Along the way, Joe finds himself and Sam comes to terms with his past, which is just how it should be in a road movie. Wool's script taps into the disconnect and uncertainties of the years following the Reagan era, when Generation X was coming of age and finding its ground. Granted, John Doe isn't exactly the right age to stand in for Gen-Xers, but he does supply a bridge between the hippie generation of Guthrie and Leary and Horovitz' younger set. "Roadside Prophets" has one generation looking back for help from the previous one, wondering if Gen-X can ever be as free as those who went off to Woodstock.

And yet the film remains timeless, because while it is of the early 90s, it is not locked into it. After all, alienation is a universal feeling, and when Joe hears Caesar's hotel manager speak of how much it hurts to be alone and how much he wished he did more with his life, this isn't the cry of a single generation, but of all of them.

Wool packs all of this in yet refuses to let the movie become heavier than she wants it to be. She keeps her film light and snarky, with a third act that successfully parodies all expectations we've come to have about the road movie formula. The way the script deals with the standard big-night-at-the-casino finale is intelligent and biting, and its aftermath grows into a thoughtful conclusion that perfectly wraps up the entire journey.

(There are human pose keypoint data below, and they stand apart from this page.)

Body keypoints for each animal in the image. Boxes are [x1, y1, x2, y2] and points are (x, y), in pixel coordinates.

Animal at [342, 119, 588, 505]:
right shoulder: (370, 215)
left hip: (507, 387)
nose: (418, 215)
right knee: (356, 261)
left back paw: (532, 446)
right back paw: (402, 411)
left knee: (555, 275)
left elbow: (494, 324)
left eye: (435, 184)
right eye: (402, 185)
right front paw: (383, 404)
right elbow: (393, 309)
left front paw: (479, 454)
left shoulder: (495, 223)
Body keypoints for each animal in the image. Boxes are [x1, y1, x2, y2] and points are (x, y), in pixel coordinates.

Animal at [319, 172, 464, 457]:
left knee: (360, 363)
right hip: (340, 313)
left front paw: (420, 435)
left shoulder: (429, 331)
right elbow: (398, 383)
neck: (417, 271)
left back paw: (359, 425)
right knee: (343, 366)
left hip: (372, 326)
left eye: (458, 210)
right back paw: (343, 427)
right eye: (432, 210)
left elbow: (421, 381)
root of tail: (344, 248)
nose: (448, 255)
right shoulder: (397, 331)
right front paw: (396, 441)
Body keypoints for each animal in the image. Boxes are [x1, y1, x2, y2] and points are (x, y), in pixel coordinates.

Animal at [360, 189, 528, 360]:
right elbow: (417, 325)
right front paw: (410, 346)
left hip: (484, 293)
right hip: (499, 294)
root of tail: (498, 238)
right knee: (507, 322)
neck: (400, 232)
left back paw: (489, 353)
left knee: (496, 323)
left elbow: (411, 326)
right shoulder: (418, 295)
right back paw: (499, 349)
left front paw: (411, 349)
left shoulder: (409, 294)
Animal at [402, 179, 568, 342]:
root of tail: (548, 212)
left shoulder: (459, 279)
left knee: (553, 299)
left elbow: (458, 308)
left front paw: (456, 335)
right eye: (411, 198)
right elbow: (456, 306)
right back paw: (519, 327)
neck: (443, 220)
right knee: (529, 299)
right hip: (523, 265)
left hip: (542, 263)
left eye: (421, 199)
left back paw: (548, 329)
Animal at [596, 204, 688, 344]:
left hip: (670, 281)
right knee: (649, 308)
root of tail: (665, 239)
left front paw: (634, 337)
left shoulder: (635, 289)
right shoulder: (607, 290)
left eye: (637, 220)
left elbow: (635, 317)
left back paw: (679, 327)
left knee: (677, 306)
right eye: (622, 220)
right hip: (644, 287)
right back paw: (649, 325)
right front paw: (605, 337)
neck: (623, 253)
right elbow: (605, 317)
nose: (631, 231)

It's easy to see why "Roadside Prophets" became an under-the-radar cult classic (great cast, sly writing, killer music, beautiful scenery), yet it's a shame that the film never rose above its slightest cult status. Here is a quiet gem of a movie waiting for you to discover it, a movie itching to please those with tastes for the overlooked and the underseen.

The DVD

Video


Image's anamorphic widescreen (1.78:1) transfer is quite stunning, considering the age and relatively low budget of the picture. Some grain and softness is inevitable, while the rest is quite lively and impressive, making the most of Wool's desert vistas.

Audio

Purists will welcome the original stereo track, while I actually prefer the Dolby 5.1 upgrade. The surround mix adds a fullness to the soundtrack without overdoing it - sounds remain mostly up front, with rear speakers used only for ambiance. No subtitles are provided.

Extras

None. Which is a shame, for obvious reasons.

Final Thoughts

The lack of bonus material is the only drawback to this disc, which does the movie right with an admirable presentation. Fans of independent cinema from the era will delight to see another favorite finally on disc, while newcomers will have plenty to enjoy as well. Recommended.